Data supplied
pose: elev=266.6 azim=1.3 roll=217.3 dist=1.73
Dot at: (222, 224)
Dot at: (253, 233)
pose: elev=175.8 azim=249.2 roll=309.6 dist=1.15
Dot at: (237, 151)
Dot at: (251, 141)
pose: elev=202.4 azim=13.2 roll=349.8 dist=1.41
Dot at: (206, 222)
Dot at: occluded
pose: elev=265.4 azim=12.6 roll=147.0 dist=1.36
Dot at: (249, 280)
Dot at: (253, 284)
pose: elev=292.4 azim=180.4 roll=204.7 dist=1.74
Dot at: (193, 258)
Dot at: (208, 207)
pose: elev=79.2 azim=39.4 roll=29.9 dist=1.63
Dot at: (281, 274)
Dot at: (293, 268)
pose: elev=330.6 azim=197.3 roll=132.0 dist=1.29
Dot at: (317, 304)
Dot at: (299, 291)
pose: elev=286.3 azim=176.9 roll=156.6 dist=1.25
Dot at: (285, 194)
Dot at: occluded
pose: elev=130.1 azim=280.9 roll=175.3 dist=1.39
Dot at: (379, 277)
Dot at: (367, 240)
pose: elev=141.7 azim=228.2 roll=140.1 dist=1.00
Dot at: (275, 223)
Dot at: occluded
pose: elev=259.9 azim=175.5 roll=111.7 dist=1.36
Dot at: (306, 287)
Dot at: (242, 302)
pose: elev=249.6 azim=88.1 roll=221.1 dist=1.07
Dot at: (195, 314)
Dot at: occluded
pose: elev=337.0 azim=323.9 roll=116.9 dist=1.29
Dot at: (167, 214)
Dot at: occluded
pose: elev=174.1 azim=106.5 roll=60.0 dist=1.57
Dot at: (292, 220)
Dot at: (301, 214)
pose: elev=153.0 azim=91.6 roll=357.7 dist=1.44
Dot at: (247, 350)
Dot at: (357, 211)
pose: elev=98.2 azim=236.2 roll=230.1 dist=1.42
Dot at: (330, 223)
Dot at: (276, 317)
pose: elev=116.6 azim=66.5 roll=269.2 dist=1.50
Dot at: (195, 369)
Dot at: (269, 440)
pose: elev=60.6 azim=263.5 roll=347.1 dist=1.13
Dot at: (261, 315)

Job
Reproduce the listing above, changing each "dist" to "distance" and keeping everything else identical.

Output of the exercise
pose: elev=266.6 azim=1.3 roll=217.3 distance=1.73
Dot at: (222, 224)
Dot at: (253, 233)
pose: elev=175.8 azim=249.2 roll=309.6 distance=1.15
Dot at: (237, 151)
Dot at: (251, 141)
pose: elev=202.4 azim=13.2 roll=349.8 distance=1.41
Dot at: (206, 222)
Dot at: occluded
pose: elev=265.4 azim=12.6 roll=147.0 distance=1.36
Dot at: (249, 280)
Dot at: (253, 284)
pose: elev=292.4 azim=180.4 roll=204.7 distance=1.74
Dot at: (193, 258)
Dot at: (208, 207)
pose: elev=79.2 azim=39.4 roll=29.9 distance=1.63
Dot at: (281, 274)
Dot at: (293, 268)
pose: elev=330.6 azim=197.3 roll=132.0 distance=1.29
Dot at: (317, 304)
Dot at: (299, 291)
pose: elev=286.3 azim=176.9 roll=156.6 distance=1.25
Dot at: (285, 194)
Dot at: occluded
pose: elev=130.1 azim=280.9 roll=175.3 distance=1.39
Dot at: (379, 277)
Dot at: (367, 240)
pose: elev=141.7 azim=228.2 roll=140.1 distance=1.00
Dot at: (275, 223)
Dot at: occluded
pose: elev=259.9 azim=175.5 roll=111.7 distance=1.36
Dot at: (306, 287)
Dot at: (242, 302)
pose: elev=249.6 azim=88.1 roll=221.1 distance=1.07
Dot at: (195, 314)
Dot at: occluded
pose: elev=337.0 azim=323.9 roll=116.9 distance=1.29
Dot at: (167, 214)
Dot at: occluded
pose: elev=174.1 azim=106.5 roll=60.0 distance=1.57
Dot at: (292, 220)
Dot at: (301, 214)
pose: elev=153.0 azim=91.6 roll=357.7 distance=1.44
Dot at: (247, 350)
Dot at: (357, 211)
pose: elev=98.2 azim=236.2 roll=230.1 distance=1.42
Dot at: (330, 223)
Dot at: (276, 317)
pose: elev=116.6 azim=66.5 roll=269.2 distance=1.50
Dot at: (195, 369)
Dot at: (269, 440)
pose: elev=60.6 azim=263.5 roll=347.1 distance=1.13
Dot at: (261, 315)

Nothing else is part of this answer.